── RECORD SET ──

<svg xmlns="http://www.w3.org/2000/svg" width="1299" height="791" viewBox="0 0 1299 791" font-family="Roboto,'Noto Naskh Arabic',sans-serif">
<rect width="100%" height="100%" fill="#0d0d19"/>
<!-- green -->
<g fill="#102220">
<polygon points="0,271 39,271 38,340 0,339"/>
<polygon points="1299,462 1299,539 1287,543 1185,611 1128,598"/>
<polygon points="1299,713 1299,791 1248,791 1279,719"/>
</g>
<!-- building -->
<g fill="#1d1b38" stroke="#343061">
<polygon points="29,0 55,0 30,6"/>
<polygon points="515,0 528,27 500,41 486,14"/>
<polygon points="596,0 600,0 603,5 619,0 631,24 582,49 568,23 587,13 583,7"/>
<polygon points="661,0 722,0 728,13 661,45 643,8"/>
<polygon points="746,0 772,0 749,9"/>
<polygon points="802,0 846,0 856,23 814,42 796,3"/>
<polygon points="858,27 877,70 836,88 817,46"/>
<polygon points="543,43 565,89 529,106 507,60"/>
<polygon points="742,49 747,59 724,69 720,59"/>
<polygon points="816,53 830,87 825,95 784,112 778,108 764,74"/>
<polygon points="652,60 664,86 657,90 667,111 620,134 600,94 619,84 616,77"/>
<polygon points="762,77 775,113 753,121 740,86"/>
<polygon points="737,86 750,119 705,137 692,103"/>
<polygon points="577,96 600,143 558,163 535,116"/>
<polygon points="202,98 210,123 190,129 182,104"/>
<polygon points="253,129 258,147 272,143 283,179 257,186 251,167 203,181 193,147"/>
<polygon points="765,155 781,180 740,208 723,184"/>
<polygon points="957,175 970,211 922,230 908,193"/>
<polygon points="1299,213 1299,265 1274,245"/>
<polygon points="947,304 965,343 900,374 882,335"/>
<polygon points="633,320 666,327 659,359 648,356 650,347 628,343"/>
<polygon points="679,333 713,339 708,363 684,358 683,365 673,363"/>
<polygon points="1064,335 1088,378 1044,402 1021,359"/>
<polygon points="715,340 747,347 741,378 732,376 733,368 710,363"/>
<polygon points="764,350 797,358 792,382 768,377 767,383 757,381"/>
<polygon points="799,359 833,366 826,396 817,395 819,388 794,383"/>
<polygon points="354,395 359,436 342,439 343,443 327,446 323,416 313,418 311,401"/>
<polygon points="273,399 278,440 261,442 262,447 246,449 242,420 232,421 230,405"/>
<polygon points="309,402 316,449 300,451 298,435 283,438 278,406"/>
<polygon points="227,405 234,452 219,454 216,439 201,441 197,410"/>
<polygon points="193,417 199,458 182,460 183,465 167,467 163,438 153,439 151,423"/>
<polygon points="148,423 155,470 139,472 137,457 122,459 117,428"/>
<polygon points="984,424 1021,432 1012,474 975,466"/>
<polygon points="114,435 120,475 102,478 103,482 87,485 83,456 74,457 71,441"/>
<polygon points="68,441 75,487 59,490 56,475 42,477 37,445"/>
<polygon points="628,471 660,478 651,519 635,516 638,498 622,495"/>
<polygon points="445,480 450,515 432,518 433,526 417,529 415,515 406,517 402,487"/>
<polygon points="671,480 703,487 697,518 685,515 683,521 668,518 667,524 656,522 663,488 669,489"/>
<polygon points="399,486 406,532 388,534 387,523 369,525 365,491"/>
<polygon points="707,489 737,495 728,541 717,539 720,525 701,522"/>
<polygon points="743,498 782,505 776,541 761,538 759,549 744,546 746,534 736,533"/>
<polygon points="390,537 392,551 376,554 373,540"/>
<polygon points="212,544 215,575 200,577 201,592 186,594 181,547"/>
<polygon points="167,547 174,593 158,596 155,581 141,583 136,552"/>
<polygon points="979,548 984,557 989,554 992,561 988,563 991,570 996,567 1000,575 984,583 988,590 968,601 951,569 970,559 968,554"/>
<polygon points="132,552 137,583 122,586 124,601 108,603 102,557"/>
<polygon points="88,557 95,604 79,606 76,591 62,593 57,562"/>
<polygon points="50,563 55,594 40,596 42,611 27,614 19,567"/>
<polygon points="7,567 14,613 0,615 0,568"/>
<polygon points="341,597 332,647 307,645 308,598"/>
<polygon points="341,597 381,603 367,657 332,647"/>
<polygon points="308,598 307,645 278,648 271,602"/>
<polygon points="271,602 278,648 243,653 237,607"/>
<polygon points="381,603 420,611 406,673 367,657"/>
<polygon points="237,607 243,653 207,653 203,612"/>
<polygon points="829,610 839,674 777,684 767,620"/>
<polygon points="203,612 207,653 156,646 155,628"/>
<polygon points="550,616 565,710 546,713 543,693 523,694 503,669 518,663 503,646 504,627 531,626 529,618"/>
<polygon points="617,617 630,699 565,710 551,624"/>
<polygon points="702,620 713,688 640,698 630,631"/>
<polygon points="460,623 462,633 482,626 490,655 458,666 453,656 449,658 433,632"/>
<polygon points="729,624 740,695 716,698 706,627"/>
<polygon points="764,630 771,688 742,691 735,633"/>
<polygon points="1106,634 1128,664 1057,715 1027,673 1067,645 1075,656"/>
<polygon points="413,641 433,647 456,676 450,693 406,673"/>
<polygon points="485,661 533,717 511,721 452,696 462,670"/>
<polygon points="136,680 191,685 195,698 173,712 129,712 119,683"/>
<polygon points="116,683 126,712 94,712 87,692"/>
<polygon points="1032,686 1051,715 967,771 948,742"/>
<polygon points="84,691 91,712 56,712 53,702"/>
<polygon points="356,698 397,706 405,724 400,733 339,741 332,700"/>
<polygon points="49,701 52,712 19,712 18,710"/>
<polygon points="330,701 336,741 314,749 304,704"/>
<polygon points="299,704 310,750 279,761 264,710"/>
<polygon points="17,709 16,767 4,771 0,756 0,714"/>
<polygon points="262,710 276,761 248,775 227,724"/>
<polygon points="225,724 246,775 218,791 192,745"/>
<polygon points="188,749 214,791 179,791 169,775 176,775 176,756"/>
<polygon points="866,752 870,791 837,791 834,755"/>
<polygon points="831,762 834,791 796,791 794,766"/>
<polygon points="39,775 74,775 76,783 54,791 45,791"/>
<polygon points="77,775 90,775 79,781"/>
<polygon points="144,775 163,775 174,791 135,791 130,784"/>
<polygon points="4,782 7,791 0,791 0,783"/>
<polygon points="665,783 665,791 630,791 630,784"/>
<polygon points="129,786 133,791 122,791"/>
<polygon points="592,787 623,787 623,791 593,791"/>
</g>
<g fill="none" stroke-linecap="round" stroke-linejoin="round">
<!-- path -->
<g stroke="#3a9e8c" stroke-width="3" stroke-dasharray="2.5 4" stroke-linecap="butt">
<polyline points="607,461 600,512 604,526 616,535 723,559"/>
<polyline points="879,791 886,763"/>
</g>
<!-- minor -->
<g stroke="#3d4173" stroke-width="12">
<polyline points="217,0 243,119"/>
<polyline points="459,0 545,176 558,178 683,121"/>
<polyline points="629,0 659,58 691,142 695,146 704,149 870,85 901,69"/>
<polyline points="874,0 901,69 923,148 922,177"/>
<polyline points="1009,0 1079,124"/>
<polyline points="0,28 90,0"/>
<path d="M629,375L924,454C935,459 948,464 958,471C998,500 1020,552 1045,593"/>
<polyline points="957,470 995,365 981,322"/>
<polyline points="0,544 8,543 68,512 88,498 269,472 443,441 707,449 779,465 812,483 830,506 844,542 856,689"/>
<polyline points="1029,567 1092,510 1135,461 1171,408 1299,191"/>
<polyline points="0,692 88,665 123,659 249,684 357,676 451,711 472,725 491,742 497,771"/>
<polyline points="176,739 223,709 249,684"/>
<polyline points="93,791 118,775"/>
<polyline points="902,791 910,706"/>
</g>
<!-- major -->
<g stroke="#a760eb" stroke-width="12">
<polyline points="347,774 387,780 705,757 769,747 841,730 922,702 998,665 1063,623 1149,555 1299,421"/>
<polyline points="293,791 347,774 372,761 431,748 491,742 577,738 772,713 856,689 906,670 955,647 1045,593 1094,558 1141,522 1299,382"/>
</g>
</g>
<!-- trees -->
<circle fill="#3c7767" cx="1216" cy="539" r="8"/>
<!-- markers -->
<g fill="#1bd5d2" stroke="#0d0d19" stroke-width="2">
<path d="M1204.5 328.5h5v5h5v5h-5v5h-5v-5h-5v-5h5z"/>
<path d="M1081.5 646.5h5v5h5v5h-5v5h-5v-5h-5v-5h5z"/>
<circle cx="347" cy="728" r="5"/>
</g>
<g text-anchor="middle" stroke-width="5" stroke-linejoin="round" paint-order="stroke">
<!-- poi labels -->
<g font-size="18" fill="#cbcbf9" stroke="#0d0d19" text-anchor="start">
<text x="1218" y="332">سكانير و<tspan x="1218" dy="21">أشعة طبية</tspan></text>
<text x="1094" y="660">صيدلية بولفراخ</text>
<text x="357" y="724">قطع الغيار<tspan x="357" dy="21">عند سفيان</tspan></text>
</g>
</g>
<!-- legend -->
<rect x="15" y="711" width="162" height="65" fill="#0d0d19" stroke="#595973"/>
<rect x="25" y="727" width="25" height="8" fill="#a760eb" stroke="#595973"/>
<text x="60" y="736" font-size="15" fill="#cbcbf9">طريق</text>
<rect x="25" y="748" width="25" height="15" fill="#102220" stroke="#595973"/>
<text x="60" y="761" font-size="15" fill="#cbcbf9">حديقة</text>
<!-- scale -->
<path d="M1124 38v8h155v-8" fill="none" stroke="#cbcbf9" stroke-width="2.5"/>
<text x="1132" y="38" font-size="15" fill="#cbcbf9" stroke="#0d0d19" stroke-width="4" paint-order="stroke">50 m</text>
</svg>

───
── RECORD SET ──

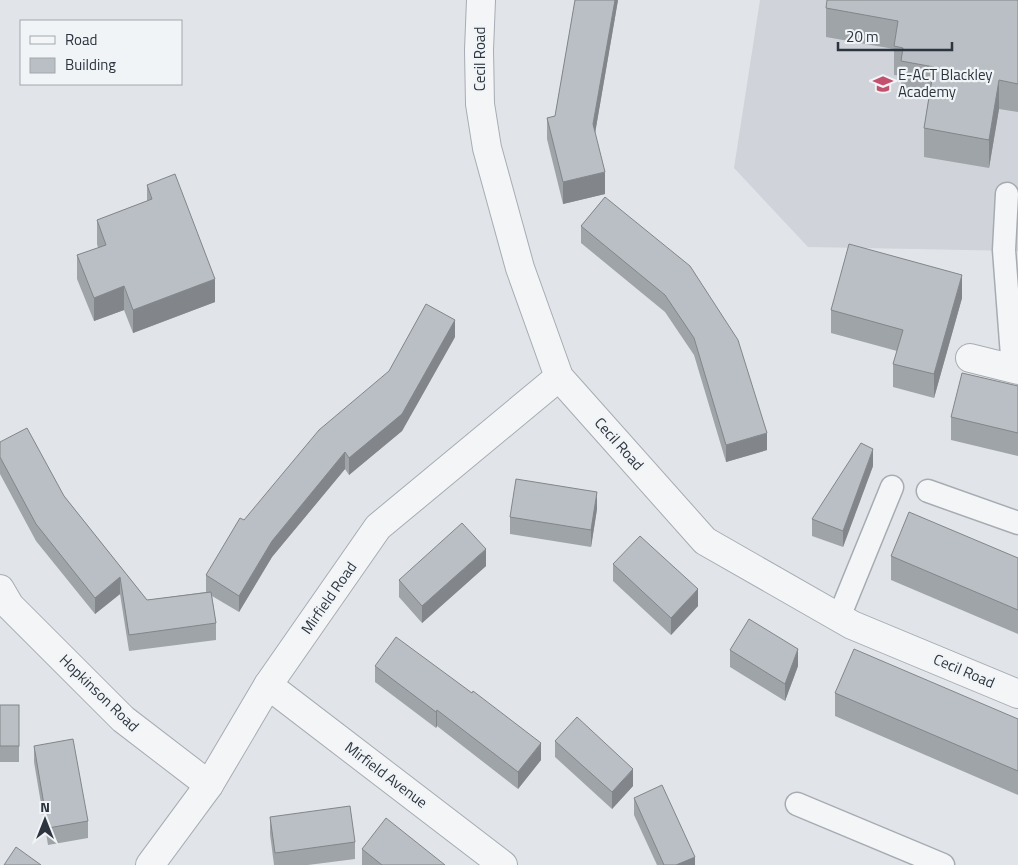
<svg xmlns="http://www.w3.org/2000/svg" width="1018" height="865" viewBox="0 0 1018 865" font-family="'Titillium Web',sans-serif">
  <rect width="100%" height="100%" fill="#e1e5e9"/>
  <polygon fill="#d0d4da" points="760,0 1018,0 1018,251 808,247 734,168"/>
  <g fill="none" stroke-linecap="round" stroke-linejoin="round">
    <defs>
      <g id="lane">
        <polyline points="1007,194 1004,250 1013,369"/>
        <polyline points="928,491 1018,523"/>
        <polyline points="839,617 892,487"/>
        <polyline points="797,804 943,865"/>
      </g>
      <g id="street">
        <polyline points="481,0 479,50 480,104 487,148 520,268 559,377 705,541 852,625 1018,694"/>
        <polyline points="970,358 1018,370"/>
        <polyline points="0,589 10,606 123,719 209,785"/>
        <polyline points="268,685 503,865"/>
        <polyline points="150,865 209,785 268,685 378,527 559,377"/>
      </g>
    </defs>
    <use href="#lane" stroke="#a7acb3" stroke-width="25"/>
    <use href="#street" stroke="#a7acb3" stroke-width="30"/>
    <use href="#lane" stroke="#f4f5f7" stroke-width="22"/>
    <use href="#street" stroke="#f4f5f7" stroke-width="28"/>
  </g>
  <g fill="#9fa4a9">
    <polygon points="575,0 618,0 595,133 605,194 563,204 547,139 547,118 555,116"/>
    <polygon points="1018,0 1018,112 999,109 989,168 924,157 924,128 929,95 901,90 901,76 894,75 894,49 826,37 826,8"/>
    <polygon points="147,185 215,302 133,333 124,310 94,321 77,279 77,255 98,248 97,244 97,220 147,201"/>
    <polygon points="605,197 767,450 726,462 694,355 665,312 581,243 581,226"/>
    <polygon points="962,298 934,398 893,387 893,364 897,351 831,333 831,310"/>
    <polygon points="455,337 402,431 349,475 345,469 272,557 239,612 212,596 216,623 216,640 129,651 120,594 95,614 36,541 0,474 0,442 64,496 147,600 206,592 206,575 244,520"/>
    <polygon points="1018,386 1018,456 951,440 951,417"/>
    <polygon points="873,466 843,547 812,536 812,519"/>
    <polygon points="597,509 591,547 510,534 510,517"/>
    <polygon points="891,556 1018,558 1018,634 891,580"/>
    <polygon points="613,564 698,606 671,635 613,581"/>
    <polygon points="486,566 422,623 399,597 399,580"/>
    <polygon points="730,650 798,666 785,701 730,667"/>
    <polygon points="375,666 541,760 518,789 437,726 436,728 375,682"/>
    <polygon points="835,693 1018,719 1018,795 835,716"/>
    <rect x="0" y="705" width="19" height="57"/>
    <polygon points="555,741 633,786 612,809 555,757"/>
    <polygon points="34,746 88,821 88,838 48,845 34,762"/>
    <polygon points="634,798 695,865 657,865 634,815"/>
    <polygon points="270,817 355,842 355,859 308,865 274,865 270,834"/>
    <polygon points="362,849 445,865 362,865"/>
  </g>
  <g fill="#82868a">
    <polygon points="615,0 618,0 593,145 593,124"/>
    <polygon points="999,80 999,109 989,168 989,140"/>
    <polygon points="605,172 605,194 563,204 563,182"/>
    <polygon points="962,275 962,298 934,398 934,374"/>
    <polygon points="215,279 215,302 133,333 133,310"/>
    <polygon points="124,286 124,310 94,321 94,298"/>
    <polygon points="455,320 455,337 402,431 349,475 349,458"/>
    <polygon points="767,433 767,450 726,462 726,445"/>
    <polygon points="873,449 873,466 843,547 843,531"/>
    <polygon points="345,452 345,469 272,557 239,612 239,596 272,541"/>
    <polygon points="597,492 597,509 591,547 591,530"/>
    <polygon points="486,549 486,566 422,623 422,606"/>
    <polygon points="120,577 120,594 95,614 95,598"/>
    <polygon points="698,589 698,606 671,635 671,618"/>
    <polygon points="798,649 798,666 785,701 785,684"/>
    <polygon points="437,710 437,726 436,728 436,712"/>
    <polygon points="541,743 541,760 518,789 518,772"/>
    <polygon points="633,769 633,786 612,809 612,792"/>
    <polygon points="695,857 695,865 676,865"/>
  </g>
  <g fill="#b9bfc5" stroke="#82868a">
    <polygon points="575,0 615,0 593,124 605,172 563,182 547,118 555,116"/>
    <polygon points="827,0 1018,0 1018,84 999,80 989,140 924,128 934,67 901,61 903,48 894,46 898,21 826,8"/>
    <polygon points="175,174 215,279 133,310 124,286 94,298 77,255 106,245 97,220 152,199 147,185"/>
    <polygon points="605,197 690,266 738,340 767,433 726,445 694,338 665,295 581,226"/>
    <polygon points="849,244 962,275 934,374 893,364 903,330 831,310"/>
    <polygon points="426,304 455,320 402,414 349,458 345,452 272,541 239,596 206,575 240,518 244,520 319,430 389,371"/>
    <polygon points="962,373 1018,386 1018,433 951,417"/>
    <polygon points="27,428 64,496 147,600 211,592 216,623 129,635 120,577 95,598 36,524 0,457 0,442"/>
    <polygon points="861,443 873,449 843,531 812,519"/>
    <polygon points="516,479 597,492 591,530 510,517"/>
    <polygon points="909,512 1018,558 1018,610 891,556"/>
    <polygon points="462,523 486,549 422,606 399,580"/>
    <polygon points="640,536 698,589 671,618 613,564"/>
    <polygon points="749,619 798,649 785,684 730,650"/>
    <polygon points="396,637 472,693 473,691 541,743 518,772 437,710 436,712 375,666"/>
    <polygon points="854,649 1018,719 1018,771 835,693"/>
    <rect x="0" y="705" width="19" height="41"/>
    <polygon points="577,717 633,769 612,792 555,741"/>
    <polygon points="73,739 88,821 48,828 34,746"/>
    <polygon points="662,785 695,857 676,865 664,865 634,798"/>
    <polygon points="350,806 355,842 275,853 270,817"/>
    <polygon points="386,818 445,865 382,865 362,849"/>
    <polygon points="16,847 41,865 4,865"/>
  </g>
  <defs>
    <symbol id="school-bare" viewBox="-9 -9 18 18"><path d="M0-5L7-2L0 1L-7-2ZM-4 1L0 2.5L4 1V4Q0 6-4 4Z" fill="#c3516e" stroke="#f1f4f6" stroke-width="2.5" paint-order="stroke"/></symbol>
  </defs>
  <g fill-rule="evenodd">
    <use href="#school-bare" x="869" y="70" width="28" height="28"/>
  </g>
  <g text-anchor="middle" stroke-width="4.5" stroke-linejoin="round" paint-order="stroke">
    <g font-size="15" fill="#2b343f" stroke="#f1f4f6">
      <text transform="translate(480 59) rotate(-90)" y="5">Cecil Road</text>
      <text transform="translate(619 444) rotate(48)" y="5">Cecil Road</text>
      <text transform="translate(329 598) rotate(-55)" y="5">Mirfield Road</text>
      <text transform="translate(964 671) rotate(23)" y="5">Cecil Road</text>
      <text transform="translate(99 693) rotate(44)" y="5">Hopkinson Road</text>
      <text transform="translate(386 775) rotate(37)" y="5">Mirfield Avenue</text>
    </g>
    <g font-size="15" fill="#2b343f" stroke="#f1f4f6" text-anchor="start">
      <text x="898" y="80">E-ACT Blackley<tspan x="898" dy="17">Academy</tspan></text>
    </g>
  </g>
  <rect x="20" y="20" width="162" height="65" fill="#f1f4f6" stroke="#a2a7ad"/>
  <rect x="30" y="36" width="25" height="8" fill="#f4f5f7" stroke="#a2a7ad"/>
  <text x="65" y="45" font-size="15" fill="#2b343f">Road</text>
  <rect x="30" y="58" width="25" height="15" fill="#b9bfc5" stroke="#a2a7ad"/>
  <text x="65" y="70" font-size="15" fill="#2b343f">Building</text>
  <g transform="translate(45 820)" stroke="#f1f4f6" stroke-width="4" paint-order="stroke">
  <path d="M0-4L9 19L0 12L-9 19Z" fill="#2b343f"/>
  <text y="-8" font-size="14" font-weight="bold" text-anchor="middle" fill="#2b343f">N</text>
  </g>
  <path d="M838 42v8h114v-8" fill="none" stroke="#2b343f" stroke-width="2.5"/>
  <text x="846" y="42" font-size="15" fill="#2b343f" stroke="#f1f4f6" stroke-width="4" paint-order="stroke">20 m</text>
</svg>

───

§ WHAT YOU ARE ASKED TO DO
Please give again the lines above between the line holding "8,543 68,512 88,498" and the line holding "387,780 705,757 769,747", inclusive, exactly as they are and with nothing added.

§ RESULT BELOW
<polyline points="0,544 8,543 68,512 88,498 269,472 443,441 707,449 779,465 812,483 830,506 844,542 856,689"/>
<polyline points="1029,567 1092,510 1135,461 1171,408 1299,191"/>
<polyline points="0,692 88,665 123,659 249,684 357,676 451,711 472,725 491,742 497,771"/>
<polyline points="176,739 223,709 249,684"/>
<polyline points="93,791 118,775"/>
<polyline points="902,791 910,706"/>
</g>
<!-- major -->
<g stroke="#a760eb" stroke-width="12">
<polyline points="347,774 387,780 705,757 769,747 841,730 922,702 998,665 1063,623 1149,555 1299,421"/>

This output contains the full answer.